Ausgezeichnet werden Beiträge, die den vielen Facetten von Armut gerecht werden, Betroffene respektvoll behandelt, deren Stimmen hörbar bzw. sichtbar macht und Hintergründe ausleuchtet. Die Jury des „Journalismus-Preis von unten“ setzt sich aus Frauen und Männern mit Armutserfahrungen zusammen.
Die Ausgezeichneten:
In der Kategorie Printmedium geht die Auszeichnung an Klaus Buttinger für “Wir sind arbeitslos” (Oberösterreichische Nachrichten, 30. 4. 2010). Arbeitslosigkeit ist ein wesentlicher Aspekt von Armut. Herausragend an dem Beitrag von Klaus Buttinger ist einerseits die für eine Tageszeitung
ungewöhnliche Platzfülle und auch Platzierung in den OÖN. Andererseits kommen zahlreiche Betroffene zu Wort, die Auswahl der Betroffenen ist nicht beliebig, sondern deckt eine breite Palette von Menschen ab, sodass ein facettenreiches Bild von Arbeitslosigkeit entsteht.
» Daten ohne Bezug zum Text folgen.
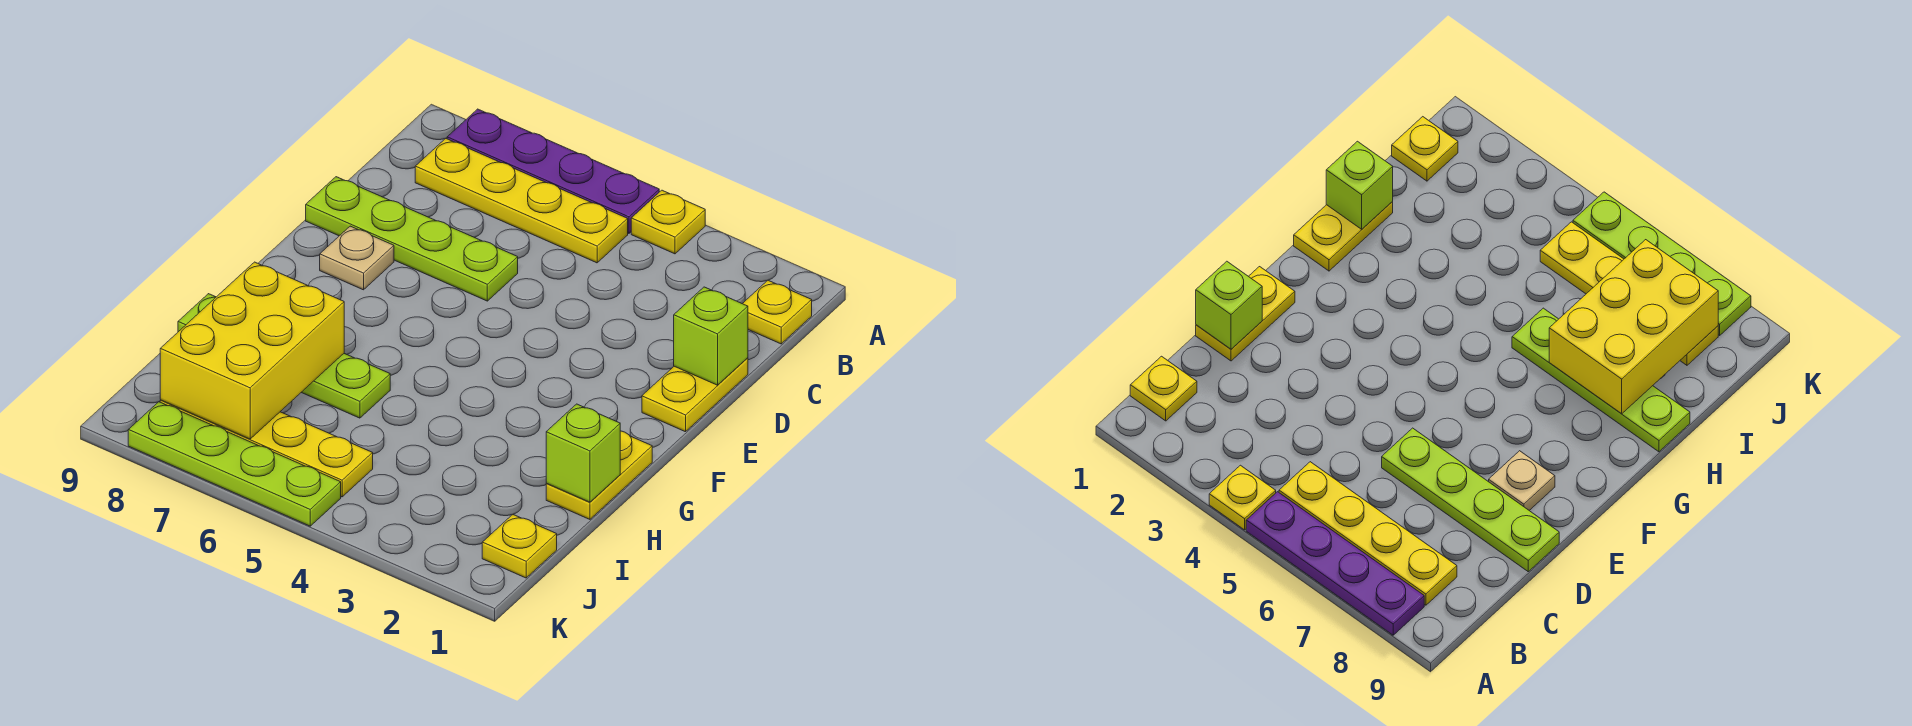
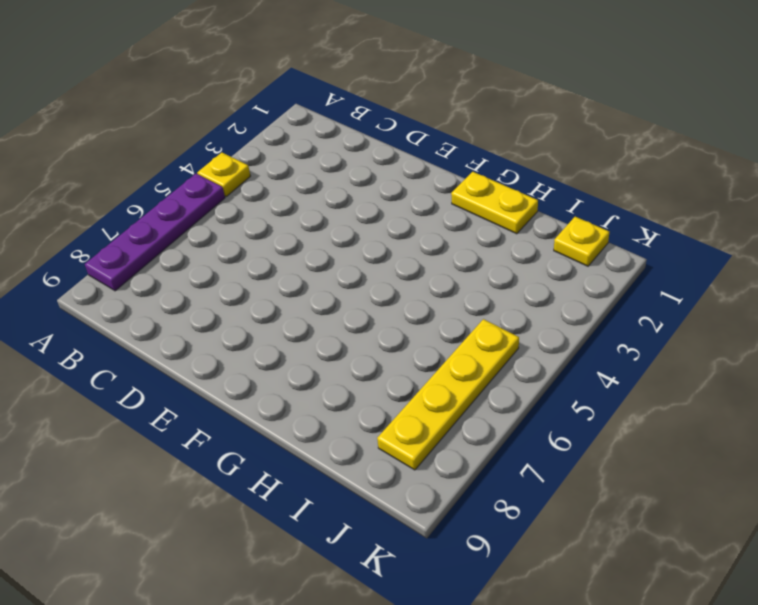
none -> yellow 1x1 plate [742,280,812,344]
none -> yellow 1x4 plate [415,138,628,263]
none -> yellow 1x2 plate [642,358,748,432]

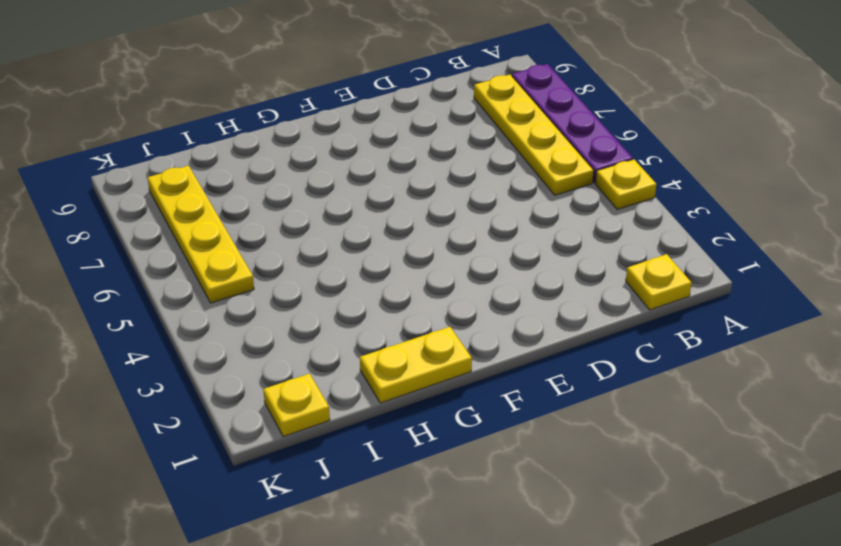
none -> yellow 1x2 plate [642,358,748,432]
none -> lime 1x4 plate [306,177,518,301]
none -> tan 1x1 plate [320,226,394,290]

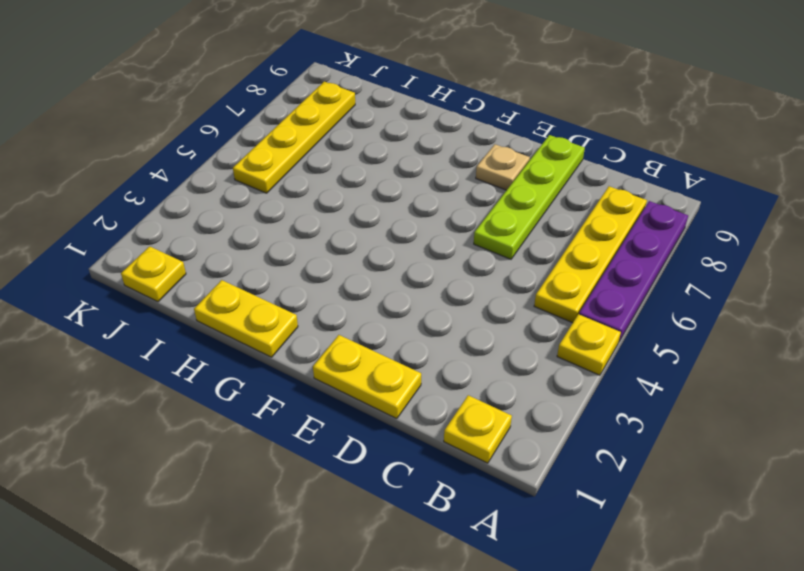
none -> lime 1x4 plate [178,294,390,418]
none -> lime 1x4 plate [128,402,341,526]
none -> lime 1x1 brick [674,287,748,385]

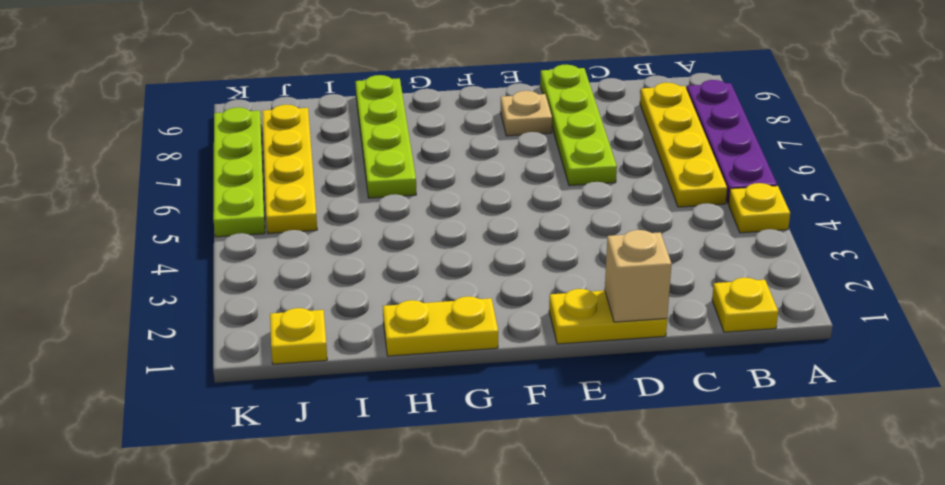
tan 1x1 brick [605,230,672,322] -> lime 1x1 brick [674,287,748,385]
none -> lime 1x1 brick [546,404,620,502]
none -> yellow 2x3 brick [160,262,344,439]

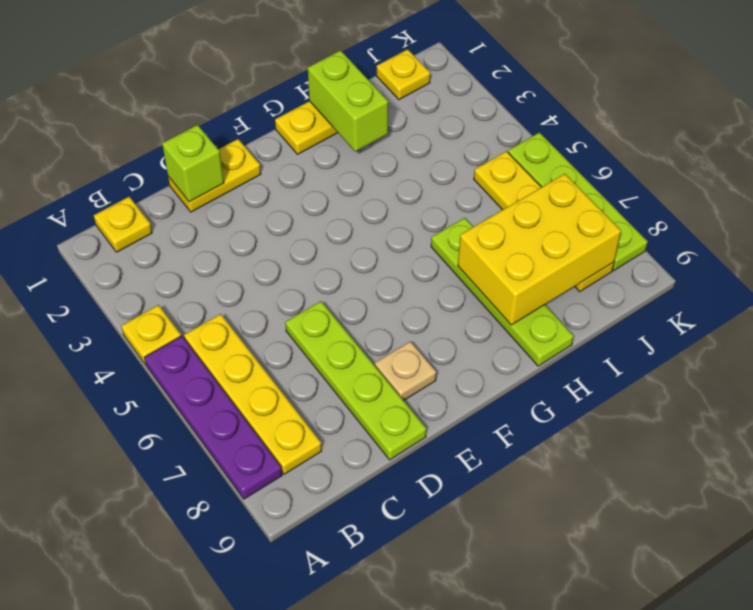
lime 1x2 brick [308,50,388,151] -> lime 1x1 brick [546,404,620,502]

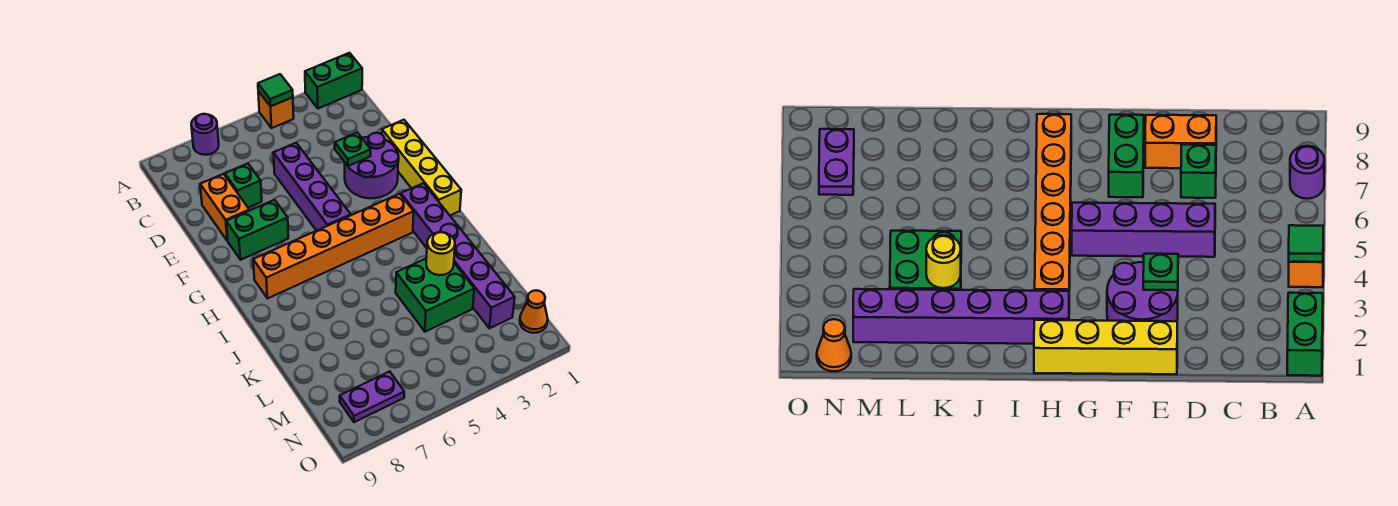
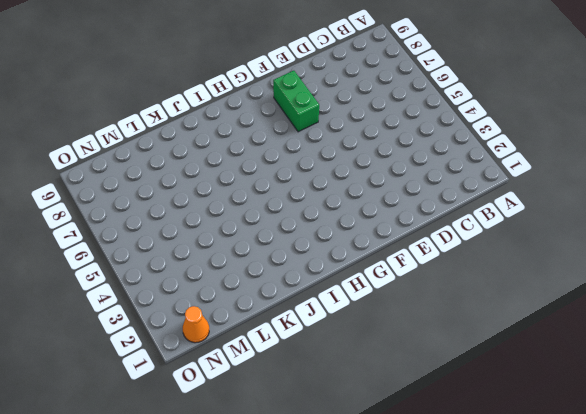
none -> green 1x2 brick [305,53,362,108]
none -> orange 1x1 brick [258,91,294,128]
none -> purple 1x1 round brick [191,114,219,155]

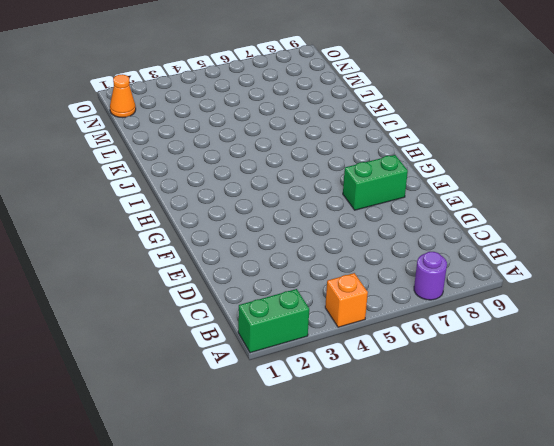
none -> purple 1x4 brick [274,143,351,231]
none -> green 1x1 brick [225,164,262,208]
none -> orange 1x2 brick [200,174,249,241]

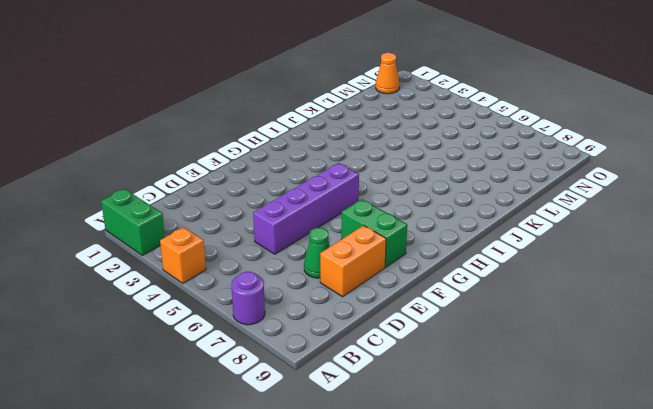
green 1x1 cone [304,228,330,278] -> green 1x1 brick [225,164,262,208]
none -> yellow 1x4 brick [382,120,461,215]
none -> purple 2x2 round brick [345,133,399,198]
none -> purple 1x6 brick [401,183,515,328]

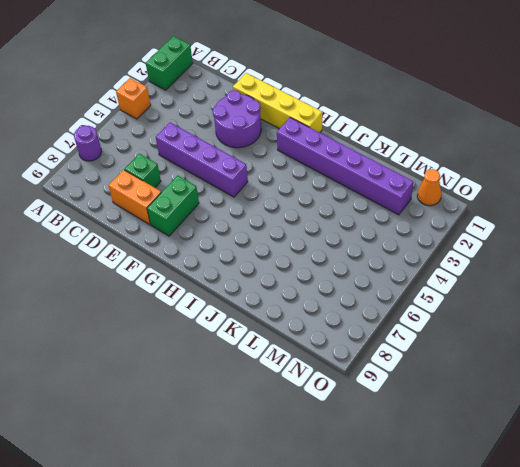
none -> orange 1x6 brick [253,194,414,298]
none -> green 2x2 brick [396,259,474,332]
none -> purple 1x2 plate [340,371,404,422]

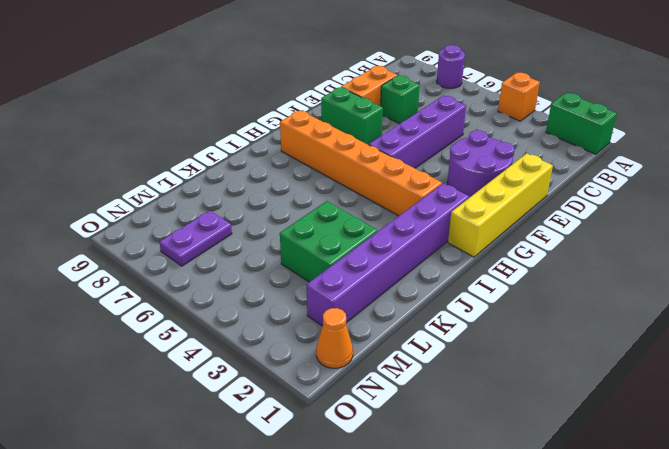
purple 1x2 plate [159,211,232,266] -> purple 1x2 plate turned to [340,371,404,422]
none -> green 1x1 tile [258,74,293,106]
none -> green 1x1 plate [335,133,371,166]
none -> yellow 1x1 round brick [426,232,455,275]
lIn der Kategorie Printmedium lobend erwähnt werden Julia Ortner für “7 Euro” (Falter, 1.9.2010), Michelle Thoma für “Jung. Arm. Österreichisch. Die Loser der Nation” (Tageblatt – Luxemburg, 11.11. 2010), Bärbel Mende-Danneberg für “Offene Herzen. Geschlossene Gesellschaft” (Volksstimme, Dezember) sowie Maria Wölflingseder für “Wer arm ist, soll schweigen” (Streifzüge, April 2010).
In der Kategorie Fernsehen wird Markus Stachl für seinen Beitrag “Stopp Armut” (ORF “Thema”, 18.10. 2010) ausgezeichnet. Der sehr umfassende Beitrag überzeugte die Jury, weil er in relativ kurzer Sendezeit viele verschiedene Aspekte von Armut behandelt, wichtige Fragen stellt und dabei mit Betroffenen sehr respektvoll umgegangen wird.
Eine lobende Erwähnung in der Kategorie Fernsehen erhält Beate Haselmayer für ihre Reportage “Mütter ohne Geld” (ORF “Am Schauplatz”, 23.7. 2010).
In der Kategorie Radio erhält Teresa Arrieta für ihren Beitrag “Armutsgefährdete Alleinerziehende”(Ö1 “Journal Panorama”, 19.10. 2010) eine Auszeichnung. Die Lebensbedingungen, Nöte aber auch Hoffnungen von Alleinerzieherinnen wurden von Teresa Arrieta umfassend und facettenreich behandelt. Betroffene kommen konsequent und umfangreich zu Wort und werden hörbar ernst genommen.
Ebenfalls ausgezeichnet in der Kategorie Radio werden Maria und Matthias Reichl für ihre Sendereihe “Begegnungswege” (Freies Radio Salzkammergut). Sie haben in ihrer einstündigen Sendung mehrmals relevante Themen wie Mindestsicherung, Grundeinkommen oder das Europäische Jahr gegen Armut und soziale Ausgrenzung ins Zentrum gerückt. Vor allem der Umstand, dass diese ausführliche Behandlung des Themas Armut trotz Ressourcenknappheit in einem freien Radio möglich gemacht wurde, soll besonders hervorgehoben werden.
Eine lobende Erwähnung in der Kategorie Radio erhält Johannes Kaup für “Die Armutsfalle und mögliche Auswege” (Ö1 “Radiokolleg”, 2. – 5.8. 2010).